=== Section Start ===
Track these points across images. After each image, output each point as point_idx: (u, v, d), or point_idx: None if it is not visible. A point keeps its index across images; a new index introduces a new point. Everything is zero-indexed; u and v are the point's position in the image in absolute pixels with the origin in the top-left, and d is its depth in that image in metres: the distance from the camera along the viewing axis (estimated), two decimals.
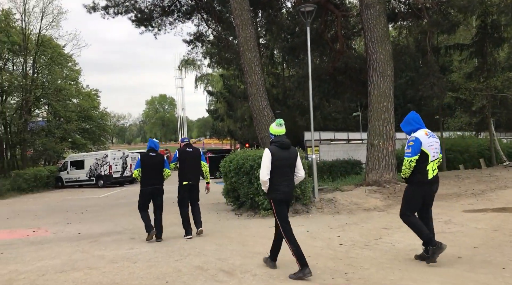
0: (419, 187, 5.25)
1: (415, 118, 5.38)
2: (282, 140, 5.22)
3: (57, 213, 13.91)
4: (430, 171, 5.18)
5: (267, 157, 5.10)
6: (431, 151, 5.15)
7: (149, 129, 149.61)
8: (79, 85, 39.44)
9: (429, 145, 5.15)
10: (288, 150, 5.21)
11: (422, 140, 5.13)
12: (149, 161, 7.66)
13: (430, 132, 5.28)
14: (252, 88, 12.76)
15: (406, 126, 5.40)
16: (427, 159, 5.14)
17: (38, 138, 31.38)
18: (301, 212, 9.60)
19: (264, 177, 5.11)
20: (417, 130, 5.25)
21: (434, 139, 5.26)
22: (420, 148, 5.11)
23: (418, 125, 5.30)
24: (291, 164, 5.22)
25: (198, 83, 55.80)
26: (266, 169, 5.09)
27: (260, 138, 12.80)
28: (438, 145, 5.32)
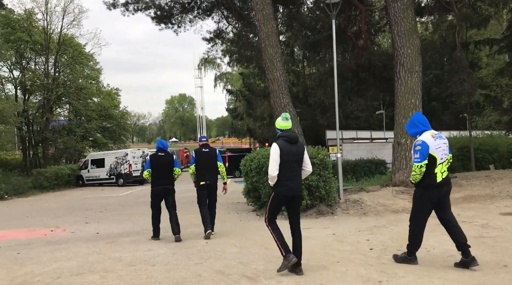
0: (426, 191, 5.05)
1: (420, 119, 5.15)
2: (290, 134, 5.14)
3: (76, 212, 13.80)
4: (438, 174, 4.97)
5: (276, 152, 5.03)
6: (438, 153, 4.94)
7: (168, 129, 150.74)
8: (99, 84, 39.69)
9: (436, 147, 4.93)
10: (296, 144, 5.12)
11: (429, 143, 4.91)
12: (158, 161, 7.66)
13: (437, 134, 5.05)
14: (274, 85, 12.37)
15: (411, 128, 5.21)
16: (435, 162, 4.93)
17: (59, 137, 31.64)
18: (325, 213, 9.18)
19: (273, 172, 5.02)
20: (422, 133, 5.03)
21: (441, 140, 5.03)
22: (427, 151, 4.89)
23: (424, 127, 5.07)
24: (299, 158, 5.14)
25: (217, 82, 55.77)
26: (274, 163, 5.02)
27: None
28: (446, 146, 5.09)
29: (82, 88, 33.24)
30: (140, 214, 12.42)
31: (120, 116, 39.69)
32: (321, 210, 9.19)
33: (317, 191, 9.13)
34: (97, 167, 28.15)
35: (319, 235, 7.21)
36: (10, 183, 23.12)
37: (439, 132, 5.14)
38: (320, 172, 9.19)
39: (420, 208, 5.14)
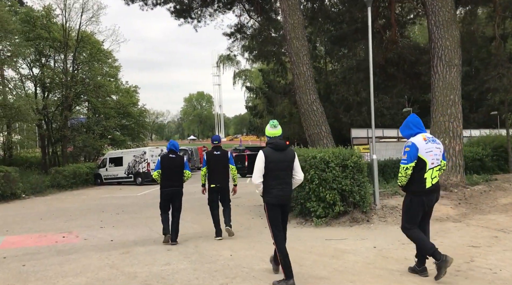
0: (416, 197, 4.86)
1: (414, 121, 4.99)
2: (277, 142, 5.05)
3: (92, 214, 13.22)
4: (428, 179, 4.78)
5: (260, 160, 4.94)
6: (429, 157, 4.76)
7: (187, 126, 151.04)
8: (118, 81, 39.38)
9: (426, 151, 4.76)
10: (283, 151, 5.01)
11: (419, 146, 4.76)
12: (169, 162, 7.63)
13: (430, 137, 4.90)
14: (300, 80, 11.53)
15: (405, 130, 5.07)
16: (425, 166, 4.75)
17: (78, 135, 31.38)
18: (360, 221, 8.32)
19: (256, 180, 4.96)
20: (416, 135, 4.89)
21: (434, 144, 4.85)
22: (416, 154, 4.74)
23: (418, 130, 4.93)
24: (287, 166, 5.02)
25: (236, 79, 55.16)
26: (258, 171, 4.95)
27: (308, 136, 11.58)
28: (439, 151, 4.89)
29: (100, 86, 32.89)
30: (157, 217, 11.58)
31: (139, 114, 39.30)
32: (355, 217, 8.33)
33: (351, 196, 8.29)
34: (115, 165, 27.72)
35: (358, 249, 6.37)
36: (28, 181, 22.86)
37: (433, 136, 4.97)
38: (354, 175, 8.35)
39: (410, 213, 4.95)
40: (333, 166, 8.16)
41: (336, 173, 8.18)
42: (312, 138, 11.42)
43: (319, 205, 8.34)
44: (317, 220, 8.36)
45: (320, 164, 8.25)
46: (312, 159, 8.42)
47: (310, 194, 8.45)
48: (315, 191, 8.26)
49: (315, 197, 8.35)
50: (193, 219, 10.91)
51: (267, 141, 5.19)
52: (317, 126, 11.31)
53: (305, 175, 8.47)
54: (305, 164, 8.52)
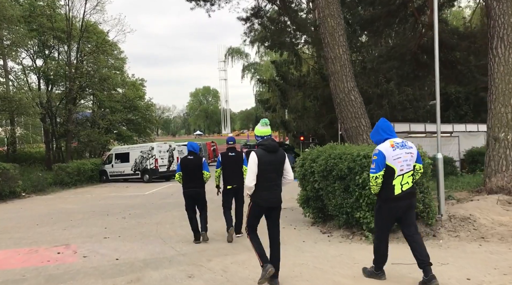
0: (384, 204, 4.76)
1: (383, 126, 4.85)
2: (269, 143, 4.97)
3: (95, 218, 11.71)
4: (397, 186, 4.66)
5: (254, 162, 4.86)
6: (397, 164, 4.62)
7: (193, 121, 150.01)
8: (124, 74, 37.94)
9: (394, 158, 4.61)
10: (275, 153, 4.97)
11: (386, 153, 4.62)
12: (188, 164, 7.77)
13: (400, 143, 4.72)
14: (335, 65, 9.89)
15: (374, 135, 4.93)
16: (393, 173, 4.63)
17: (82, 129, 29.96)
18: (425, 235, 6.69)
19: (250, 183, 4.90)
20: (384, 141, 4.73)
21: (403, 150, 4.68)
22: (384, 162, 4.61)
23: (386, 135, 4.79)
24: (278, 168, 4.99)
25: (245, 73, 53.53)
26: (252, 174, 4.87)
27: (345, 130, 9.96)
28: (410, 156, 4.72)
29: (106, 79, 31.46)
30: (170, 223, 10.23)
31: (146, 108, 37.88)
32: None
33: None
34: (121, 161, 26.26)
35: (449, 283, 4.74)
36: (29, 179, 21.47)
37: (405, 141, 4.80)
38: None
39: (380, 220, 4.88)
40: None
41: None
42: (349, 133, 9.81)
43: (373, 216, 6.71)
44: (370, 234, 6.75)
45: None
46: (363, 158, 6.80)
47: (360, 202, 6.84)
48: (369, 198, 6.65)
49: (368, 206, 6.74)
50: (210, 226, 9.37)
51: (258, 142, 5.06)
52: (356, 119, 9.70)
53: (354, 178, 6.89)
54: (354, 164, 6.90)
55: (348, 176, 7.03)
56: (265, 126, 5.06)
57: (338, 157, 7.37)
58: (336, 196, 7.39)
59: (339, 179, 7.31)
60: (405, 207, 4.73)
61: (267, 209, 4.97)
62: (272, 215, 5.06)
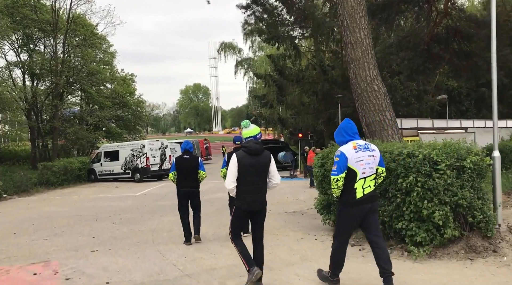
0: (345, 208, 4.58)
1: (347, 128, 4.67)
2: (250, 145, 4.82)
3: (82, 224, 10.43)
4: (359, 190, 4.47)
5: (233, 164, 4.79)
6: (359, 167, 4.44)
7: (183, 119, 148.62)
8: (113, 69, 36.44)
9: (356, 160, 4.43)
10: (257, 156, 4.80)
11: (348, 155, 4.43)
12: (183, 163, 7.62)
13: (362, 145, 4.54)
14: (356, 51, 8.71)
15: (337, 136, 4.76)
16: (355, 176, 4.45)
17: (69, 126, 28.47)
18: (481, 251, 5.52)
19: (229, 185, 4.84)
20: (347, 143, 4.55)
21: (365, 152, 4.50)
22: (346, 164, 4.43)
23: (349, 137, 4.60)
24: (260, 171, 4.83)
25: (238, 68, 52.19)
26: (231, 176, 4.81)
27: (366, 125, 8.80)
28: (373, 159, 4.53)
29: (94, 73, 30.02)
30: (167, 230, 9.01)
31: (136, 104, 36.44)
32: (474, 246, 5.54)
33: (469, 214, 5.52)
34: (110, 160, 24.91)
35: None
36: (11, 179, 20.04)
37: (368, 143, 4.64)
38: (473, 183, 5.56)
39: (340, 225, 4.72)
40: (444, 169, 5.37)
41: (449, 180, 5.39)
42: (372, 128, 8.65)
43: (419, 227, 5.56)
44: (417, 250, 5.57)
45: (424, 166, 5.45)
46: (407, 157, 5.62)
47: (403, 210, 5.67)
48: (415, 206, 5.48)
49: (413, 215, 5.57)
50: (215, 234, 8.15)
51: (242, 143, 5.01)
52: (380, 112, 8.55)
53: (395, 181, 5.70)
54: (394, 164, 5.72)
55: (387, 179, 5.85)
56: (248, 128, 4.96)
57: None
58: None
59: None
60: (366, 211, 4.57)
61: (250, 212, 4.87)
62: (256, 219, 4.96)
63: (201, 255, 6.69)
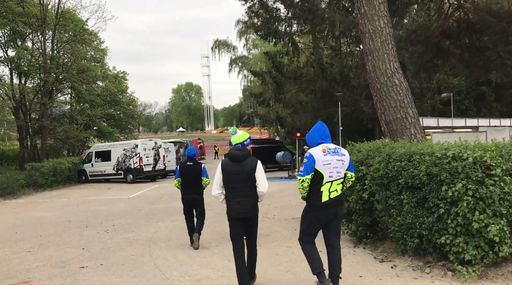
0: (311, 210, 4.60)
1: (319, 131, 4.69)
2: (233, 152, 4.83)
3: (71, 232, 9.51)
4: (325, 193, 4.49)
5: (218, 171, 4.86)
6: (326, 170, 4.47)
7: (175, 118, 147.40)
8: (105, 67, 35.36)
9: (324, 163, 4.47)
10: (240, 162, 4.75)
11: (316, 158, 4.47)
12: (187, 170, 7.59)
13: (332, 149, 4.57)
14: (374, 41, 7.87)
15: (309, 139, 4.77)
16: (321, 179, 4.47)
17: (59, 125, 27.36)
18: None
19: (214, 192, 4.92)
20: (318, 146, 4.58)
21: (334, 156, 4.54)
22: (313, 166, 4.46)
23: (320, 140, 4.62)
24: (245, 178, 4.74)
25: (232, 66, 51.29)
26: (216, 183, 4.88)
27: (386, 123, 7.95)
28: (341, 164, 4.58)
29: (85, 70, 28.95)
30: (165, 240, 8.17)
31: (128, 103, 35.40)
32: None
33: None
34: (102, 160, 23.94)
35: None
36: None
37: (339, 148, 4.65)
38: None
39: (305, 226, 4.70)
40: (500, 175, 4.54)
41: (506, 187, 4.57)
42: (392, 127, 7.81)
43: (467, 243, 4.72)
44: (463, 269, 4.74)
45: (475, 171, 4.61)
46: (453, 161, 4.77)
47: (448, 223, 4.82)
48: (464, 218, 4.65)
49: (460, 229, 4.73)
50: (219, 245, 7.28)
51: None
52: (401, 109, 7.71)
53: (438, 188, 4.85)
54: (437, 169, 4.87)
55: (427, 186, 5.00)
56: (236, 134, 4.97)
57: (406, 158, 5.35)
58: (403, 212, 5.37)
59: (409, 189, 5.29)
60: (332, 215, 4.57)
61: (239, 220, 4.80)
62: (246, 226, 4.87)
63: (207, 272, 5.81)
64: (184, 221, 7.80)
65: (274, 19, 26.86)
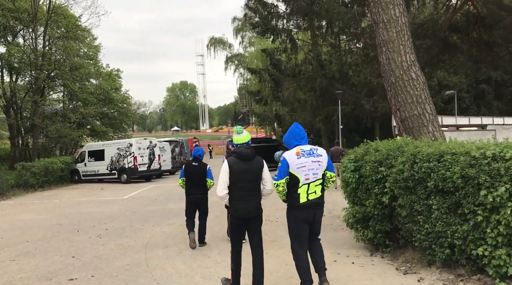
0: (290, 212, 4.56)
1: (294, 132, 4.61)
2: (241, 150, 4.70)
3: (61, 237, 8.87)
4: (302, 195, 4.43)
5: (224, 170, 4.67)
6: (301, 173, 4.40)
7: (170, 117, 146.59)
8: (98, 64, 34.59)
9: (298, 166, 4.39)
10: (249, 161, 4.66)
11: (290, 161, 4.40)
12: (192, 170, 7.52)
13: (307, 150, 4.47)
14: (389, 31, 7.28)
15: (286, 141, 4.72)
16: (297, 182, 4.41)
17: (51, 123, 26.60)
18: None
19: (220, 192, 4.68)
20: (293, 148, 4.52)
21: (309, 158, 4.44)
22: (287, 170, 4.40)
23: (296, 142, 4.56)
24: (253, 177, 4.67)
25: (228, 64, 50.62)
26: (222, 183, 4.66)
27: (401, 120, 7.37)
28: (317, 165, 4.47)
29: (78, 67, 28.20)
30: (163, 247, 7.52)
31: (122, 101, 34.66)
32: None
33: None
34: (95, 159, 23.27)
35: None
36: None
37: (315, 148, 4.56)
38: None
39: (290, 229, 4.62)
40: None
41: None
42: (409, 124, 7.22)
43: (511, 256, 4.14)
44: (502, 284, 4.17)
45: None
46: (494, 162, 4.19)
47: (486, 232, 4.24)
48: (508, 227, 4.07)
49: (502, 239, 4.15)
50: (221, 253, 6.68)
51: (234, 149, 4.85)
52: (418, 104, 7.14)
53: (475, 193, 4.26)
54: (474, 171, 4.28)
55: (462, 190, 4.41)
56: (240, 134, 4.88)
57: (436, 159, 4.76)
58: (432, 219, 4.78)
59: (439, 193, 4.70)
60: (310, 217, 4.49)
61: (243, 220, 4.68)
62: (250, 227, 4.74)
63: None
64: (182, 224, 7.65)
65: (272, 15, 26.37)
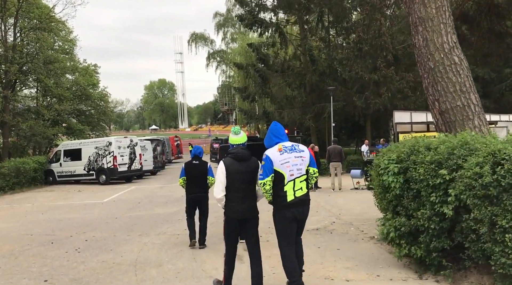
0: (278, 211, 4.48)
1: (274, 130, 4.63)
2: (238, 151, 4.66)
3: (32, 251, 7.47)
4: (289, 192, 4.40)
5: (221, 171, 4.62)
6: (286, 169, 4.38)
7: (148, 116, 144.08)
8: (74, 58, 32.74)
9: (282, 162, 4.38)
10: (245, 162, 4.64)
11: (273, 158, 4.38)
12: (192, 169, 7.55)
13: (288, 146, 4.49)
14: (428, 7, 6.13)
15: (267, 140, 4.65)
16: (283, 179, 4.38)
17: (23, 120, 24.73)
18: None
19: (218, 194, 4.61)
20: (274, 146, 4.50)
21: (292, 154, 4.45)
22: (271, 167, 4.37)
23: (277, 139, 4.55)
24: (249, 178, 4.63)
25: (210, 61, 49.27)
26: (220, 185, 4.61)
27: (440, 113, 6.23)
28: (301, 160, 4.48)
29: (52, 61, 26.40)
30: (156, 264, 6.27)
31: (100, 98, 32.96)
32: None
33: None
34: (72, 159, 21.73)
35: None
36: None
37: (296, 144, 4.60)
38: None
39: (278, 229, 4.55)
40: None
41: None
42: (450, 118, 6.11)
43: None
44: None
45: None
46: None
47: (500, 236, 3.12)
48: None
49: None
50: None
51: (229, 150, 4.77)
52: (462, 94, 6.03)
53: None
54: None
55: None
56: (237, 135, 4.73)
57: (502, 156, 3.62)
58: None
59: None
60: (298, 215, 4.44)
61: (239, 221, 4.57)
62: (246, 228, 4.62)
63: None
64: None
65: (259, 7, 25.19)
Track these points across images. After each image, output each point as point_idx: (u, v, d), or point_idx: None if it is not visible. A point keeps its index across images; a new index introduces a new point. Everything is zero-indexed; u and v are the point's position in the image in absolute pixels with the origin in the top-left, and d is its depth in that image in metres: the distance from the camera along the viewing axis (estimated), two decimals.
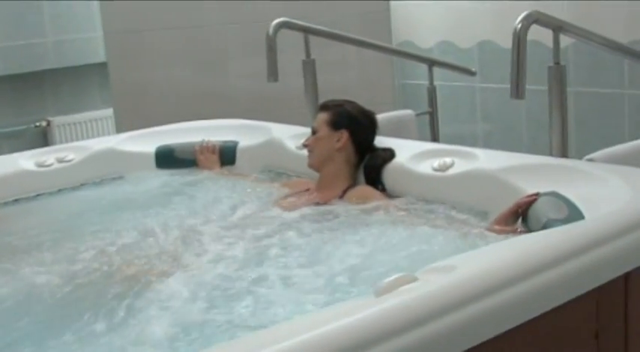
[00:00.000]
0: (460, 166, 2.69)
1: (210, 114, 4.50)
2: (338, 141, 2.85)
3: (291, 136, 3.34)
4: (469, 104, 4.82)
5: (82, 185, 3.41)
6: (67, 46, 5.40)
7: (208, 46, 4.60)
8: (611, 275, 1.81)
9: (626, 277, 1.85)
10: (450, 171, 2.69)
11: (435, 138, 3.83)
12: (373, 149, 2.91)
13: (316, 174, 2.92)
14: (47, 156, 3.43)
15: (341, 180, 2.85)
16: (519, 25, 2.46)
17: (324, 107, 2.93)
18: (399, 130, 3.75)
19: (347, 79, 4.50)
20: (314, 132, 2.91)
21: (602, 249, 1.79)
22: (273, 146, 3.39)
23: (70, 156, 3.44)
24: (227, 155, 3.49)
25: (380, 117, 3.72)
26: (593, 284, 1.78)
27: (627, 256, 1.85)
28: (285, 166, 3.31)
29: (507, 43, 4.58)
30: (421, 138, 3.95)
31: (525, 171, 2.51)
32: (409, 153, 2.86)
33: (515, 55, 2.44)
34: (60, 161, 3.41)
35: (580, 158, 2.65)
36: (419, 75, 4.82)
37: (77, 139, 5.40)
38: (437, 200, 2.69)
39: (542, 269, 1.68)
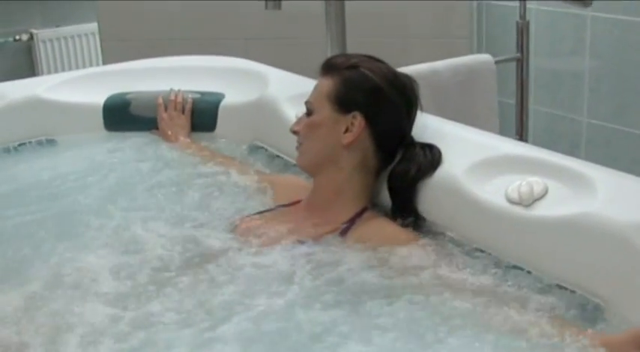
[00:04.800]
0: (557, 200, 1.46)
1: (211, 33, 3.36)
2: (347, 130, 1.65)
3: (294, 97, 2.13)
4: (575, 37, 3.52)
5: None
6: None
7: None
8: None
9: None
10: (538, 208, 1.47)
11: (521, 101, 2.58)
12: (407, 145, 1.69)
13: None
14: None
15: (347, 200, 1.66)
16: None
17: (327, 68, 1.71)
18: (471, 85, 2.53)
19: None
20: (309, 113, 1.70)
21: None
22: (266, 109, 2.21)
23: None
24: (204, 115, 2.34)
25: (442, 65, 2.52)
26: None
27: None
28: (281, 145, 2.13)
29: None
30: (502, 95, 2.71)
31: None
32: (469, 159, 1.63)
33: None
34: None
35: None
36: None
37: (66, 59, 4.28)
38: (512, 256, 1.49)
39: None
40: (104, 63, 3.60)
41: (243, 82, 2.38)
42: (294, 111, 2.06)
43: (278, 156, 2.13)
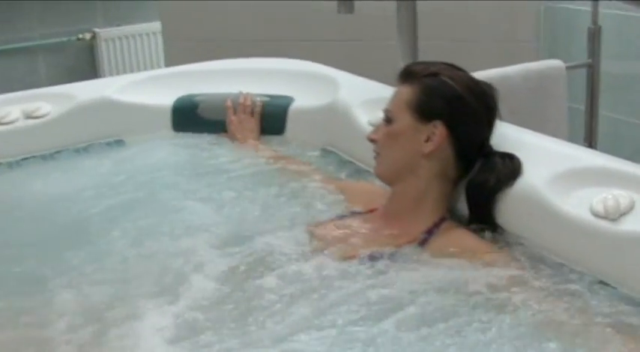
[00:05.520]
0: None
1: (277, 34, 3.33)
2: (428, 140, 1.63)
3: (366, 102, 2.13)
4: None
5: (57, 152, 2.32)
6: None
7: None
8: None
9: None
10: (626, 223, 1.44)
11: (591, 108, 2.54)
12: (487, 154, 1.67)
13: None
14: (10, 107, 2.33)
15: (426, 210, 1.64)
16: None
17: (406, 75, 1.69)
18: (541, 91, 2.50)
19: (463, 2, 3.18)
=== Section End ===
Task brief:
Looking at the entries above, can you reproduce exactly the lines from the one that holds "34: (60, 161, 3.41)" through the one that holds "39: (542, 269, 1.68)", and only those?

Answer space:
34: (60, 161, 3.41)
35: (580, 158, 2.65)
36: (419, 75, 4.82)
37: (77, 139, 5.40)
38: (437, 200, 2.69)
39: (542, 269, 1.68)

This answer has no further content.